Crow Jane - D. J. Butler
Jane looked with eyes that had seen many things. She had watched the Holy League sink the Turk at Lepanto. She had seen Spartacus and his six thousand revolutionaries nailed to crosses on the Appian Way. She had witnessed the falls of Troy, Ugarit, Ebla, and Babel, when she had still been recognized by the children of men, and known by the name her mother had given her. It had been a long, long time since anything had truly delighted Jane’s eyes.
This rock and roll band certainly didn’t. They tried to make up in enthusiasm what they lacked in finesse, but their efforts left her unsatisfied. Time was infinite, mankind was a huge, flowing river, and Jane had heard it all before. Still, she had followed them all the way from New Mexico, and this was her first actual glance at them, so she paid close attention.
“Ten thousand miles of motorway tar,” the singer roared.
Maori girl and a Japanese car,
Picking a living on this old guitar,
I gotta go.
I gotta go.”
He was tall and lean, with the broad-shouldered, muscular physique of a rugby player or a Myrmidon. He looked the part of a rock and roller, pale and intense, with eyes like ice and black hair to his shoulders.

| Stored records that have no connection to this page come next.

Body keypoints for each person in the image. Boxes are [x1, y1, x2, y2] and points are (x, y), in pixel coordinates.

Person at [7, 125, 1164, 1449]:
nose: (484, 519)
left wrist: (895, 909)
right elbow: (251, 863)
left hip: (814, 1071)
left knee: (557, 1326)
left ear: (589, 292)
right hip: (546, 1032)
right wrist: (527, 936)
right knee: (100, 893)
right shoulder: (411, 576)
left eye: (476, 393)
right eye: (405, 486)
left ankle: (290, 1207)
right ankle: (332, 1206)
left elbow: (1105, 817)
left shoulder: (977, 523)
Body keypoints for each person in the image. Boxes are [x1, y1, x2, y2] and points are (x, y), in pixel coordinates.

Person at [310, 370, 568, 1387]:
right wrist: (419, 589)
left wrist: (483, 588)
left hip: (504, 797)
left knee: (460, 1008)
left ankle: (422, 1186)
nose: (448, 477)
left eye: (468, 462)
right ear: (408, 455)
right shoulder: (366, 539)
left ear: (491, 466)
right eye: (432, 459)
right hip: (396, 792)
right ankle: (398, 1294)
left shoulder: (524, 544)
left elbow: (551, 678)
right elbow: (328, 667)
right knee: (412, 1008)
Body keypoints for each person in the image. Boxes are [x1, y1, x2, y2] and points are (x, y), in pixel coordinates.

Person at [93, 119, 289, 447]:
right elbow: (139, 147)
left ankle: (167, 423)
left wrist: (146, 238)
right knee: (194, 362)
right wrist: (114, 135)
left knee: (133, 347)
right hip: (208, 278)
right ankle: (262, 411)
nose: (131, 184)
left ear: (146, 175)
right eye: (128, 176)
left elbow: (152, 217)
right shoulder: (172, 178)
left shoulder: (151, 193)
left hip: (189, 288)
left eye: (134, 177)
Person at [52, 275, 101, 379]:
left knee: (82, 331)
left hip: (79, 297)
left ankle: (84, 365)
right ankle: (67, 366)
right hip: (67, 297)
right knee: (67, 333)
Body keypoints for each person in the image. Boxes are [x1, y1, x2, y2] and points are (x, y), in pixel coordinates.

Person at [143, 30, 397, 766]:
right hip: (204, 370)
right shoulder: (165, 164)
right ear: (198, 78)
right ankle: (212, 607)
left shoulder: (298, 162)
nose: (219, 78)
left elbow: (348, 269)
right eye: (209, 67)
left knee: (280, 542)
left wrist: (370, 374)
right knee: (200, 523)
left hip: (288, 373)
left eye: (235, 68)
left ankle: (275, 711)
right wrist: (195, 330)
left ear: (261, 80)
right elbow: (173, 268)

There was something familiar about him too, something Jane could not quite place. His wide mouth nearly swallowed the microphone, and his booming voice threatened to shake the brick walls of the bar.
“I loved you well but from afar,
Picadilly or Zanzibar?
I gotta go.”
The crow flapped directly over the players on the tiny stage, mocking her with its enormous black wings. She couldn’t avoid seeing it, but she resolutely avoided paying it any conscious attention.
“Enjoyin’ the music?” a voice asked at her elbow.
Jane turned and saw that it had come from the man behind the bar. “Layers of sound piled on top of each other do not necessarily become music,” she told him, “just as a series of events is not necessarily a story.”
“You don’t follow the band, then?”
“Too bad,” he said, “I’se hopin’ maybe you could tell me their names. I coulda swore when we booked them yesterday they were The Racket Club, but tonight they’re callin’ themselves Laughing Jack and the Sons of Bitches.”
“Maybe they’re on the lam.”
The bartender chuckled deferentially. “If they are, I reckon they’re not the only ones in the room. That’s quite the set of tattoos you’re sportin’,” he said.
Jane looked at him more closely. She didn’t particularly care for the bartender, and it had been centuries since she’d had a conversation with a human being that was anything other than dry dust and hollow words, but she wanted a distraction from the crow. Also, the fact that he had noticed her at all caused a tiny spark of surprise to flash in her mind—he must be a keen observer, and she must have let herself drift too close. “And you have quite an accent, barkeep. You’re not from here.”
“I ain’t from Kansas,” the bartender agreed. He was a tallish man with a shock of silver hair and a twinkle in his eye. He wore jeans and a checked shirt, and Jane could see in the Wild Turkey-branded mirror behind him that he stood within easy reach of a sawed-off, double-barreled shotgun under the bar. “I wandered the hills of North Carolina in my youth, and I reckon in my old age I jest started wanderin’ a bit further. Name’s John,” he grinned. “What’re you drinkin’?”
Jane was already bored. No amount of wandering could compete with hers. She looked back at the stage again and saw the crow perched on the guitar player’s amplifier. He was a wiry thin black man in torn blue jeans and a green military jacket, bristling with pocket flaps, the sleeves of which had been crudely ripped off. He played a worn red guitar and stared down at it with intense focus. Behind him lurked the bass player, a tall, slightly paunchy man with thick black hair. If any of the band was a real musician it was him—he threw improvised little flourishes into the turnarounds like he too was bored with the song, and was trying to liven it up—but he looked shaky, and barely under control. Drugs, Jane thought, or some deep-seated fear.
The burning sands of the hippodrome,
Slick my hair back, polish my chrome,
One final battle, one final poem,
I gotta go.
I gotta go.
“Call me Jane,” she said. “And pour me rum.”
“Got a bit of an accent yourself, don’t you?”